■ What the exercise asks:
The answer is the data repeated in full, with no pictures included.

■ Dataset section:
[Start of Attachment]
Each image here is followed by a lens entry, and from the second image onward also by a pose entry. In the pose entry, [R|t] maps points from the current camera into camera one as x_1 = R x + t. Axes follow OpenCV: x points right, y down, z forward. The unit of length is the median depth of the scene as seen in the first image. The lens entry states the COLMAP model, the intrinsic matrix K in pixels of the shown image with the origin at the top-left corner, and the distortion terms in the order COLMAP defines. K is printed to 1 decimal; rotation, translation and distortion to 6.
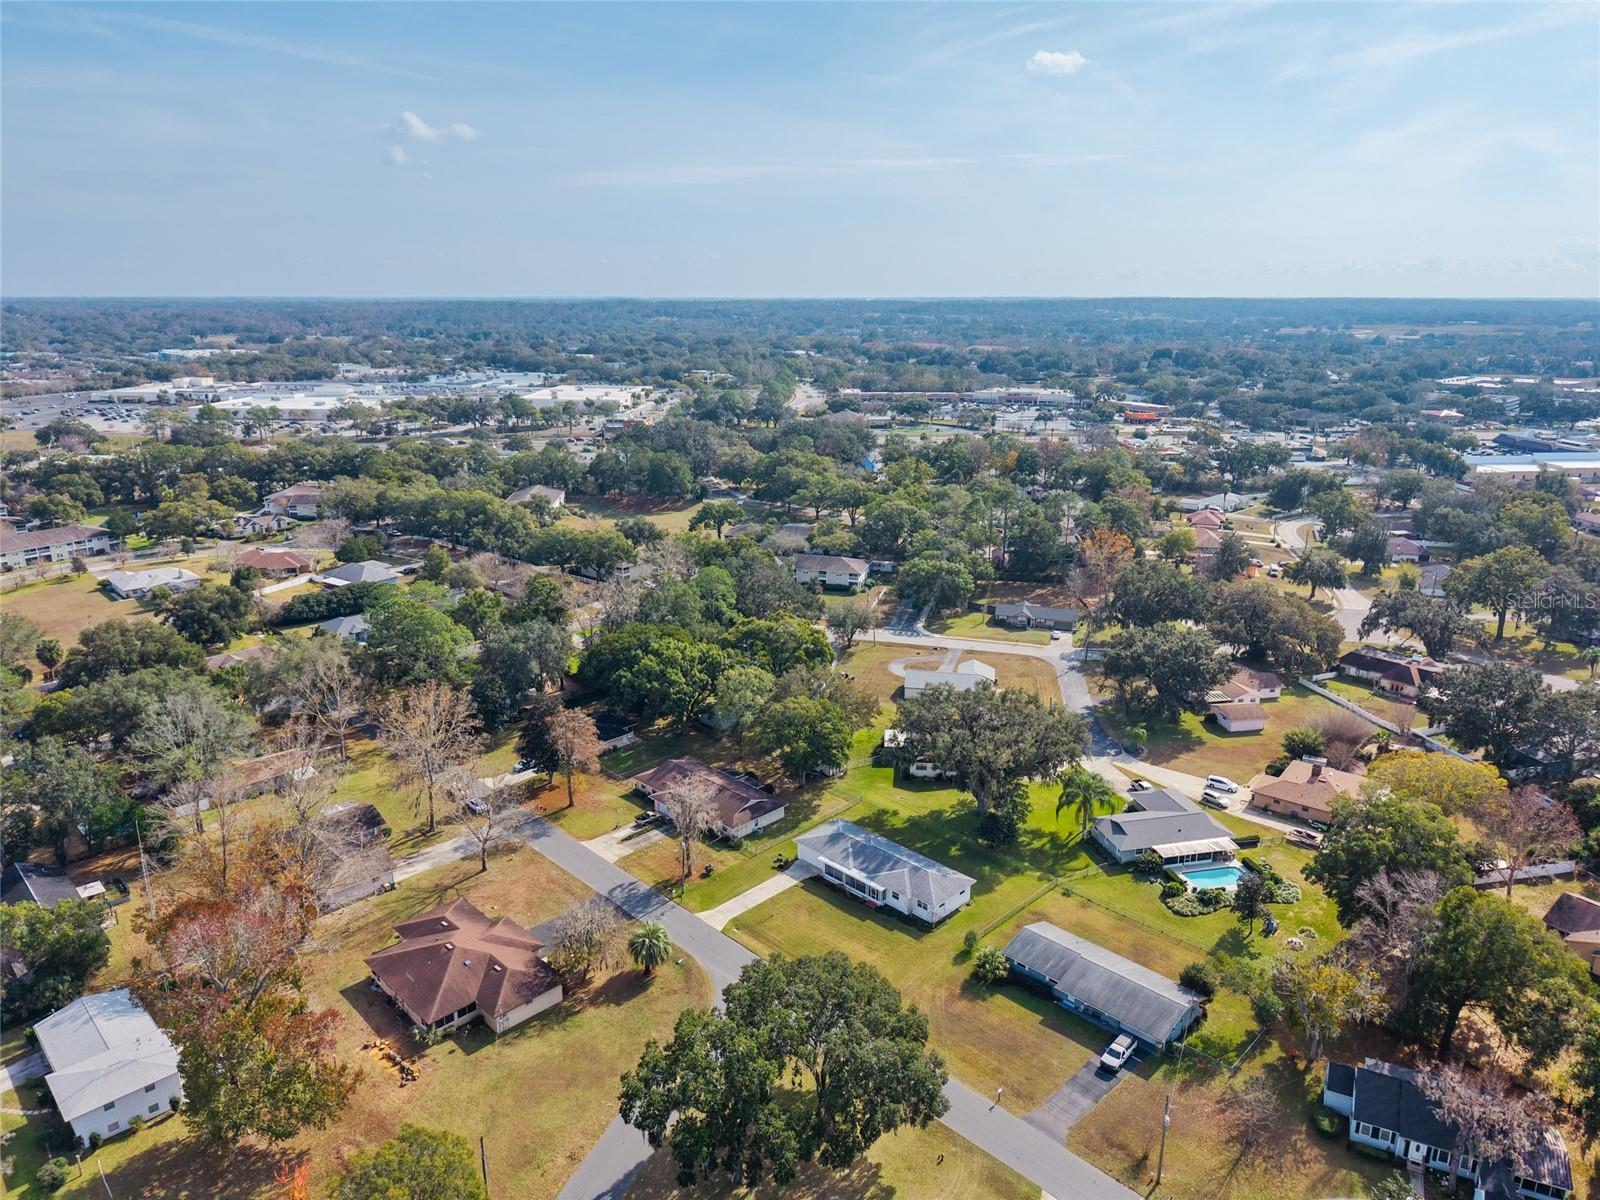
lens RADIAL K [[1077.1, 0, 800.0], [0, 1077.1, 600.0], [0, 0, 1]] dist [0.019557, 0.000421]
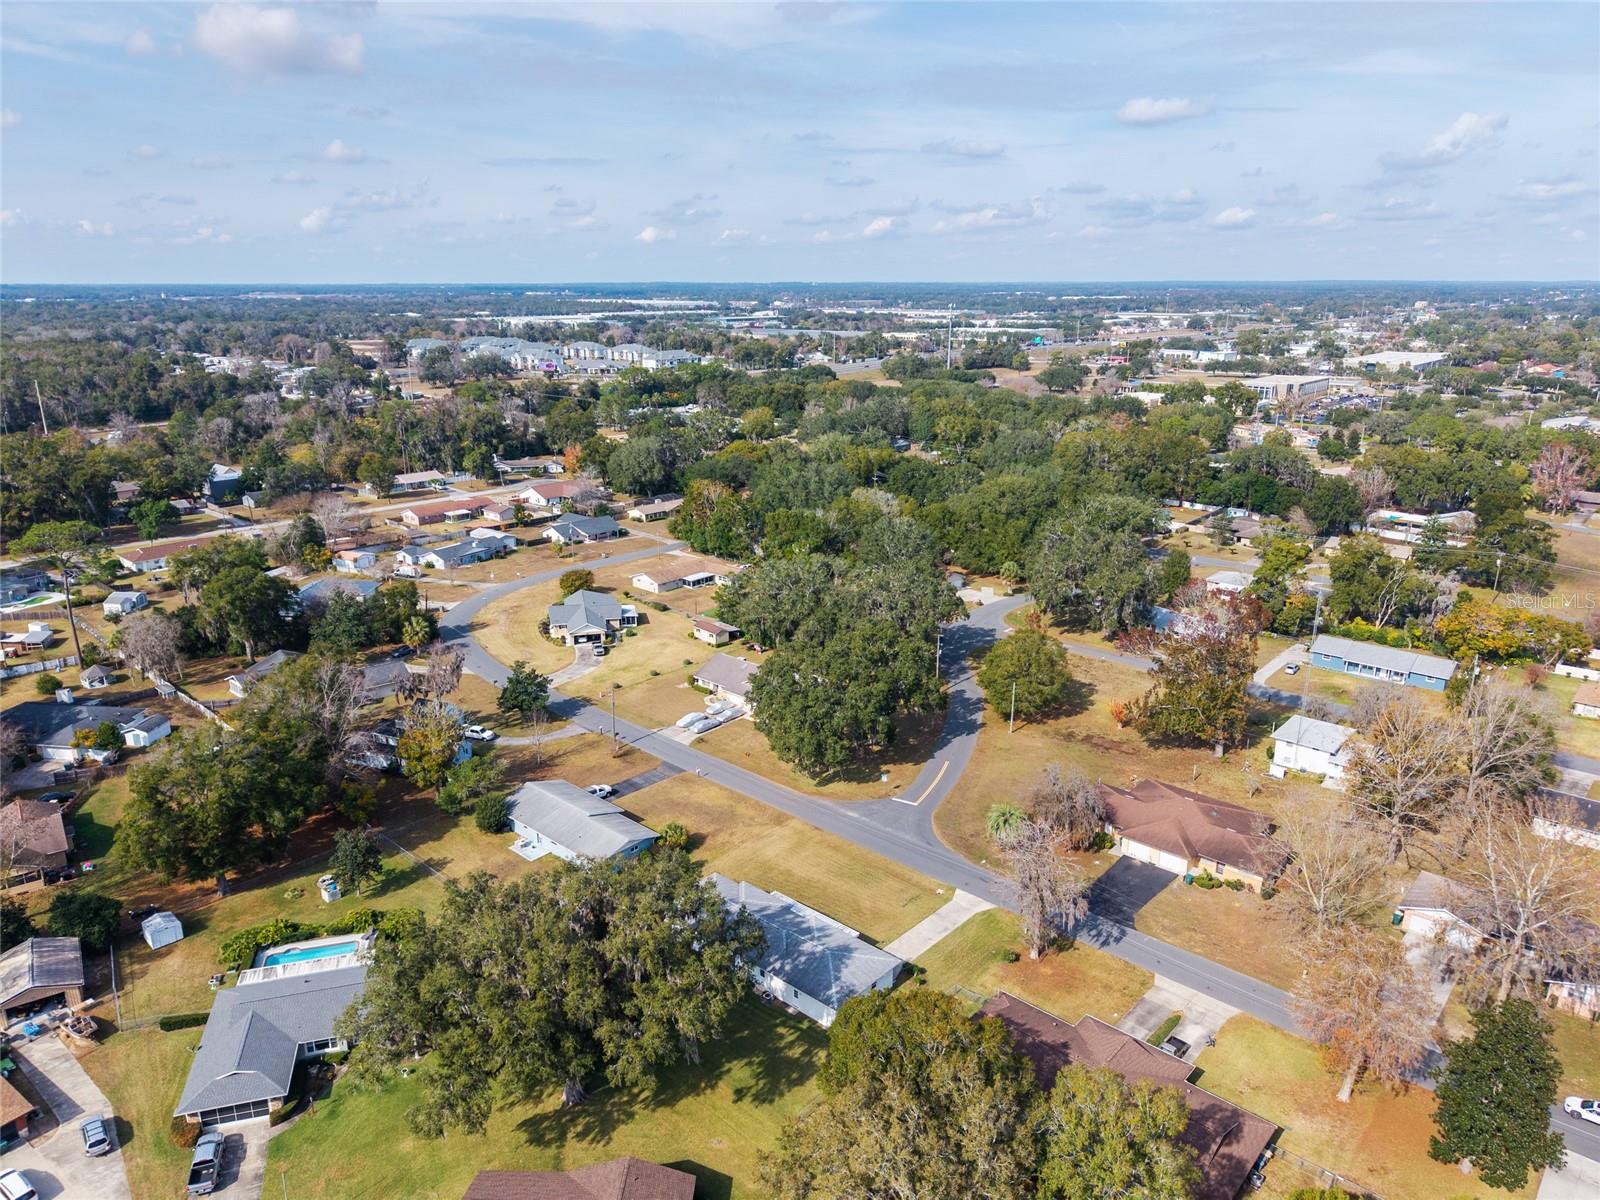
lens RADIAL K [[1111.9, 0, 800.0], [0, 1111.9, 600.0], [0, 0, 1]] dist [-0.003156, -0.000609]
pose [[-0.998408, 0.019255, -0.053025, 0.094844], [-0.013530, 0.830778, 0.556439, -0.363796], [0.054766, 0.556270, -0.829195, 1.507526]]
[End of Attachment]
■ Problem solution:
Each image here is followed by a lens entry, and from the second image onward also by a pose entry. In the pose entry, [R|t] maps points from the current camera into camera one as x_1 = R x + t. Axes follow OpenCV: x points right, y down, z forward. The unit of length is the median depth of the scene as seen in the first image. The lens entry states the COLMAP model, the intrinsic matrix K in pixels of the shown image with the origin at the top-left corner, and the distortion terms in the order COLMAP defines. K is printed to 1 decimal; rotation, translation and distortion to 6.
lens RADIAL K [[1077.1, 0, 800.0], [0, 1077.1, 600.0], [0, 0, 1]] dist [0.019557, 0.000421]
lens RADIAL K [[1111.9, 0, 800.0], [0, 1111.9, 600.0], [0, 0, 1]] dist [-0.003156, -0.000609]
pose [[-0.998408, 0.019255, -0.053025, 0.094844], [-0.013530, 0.830778, 0.556439, -0.363796], [0.054766, 0.556270, -0.829195, 1.507526]]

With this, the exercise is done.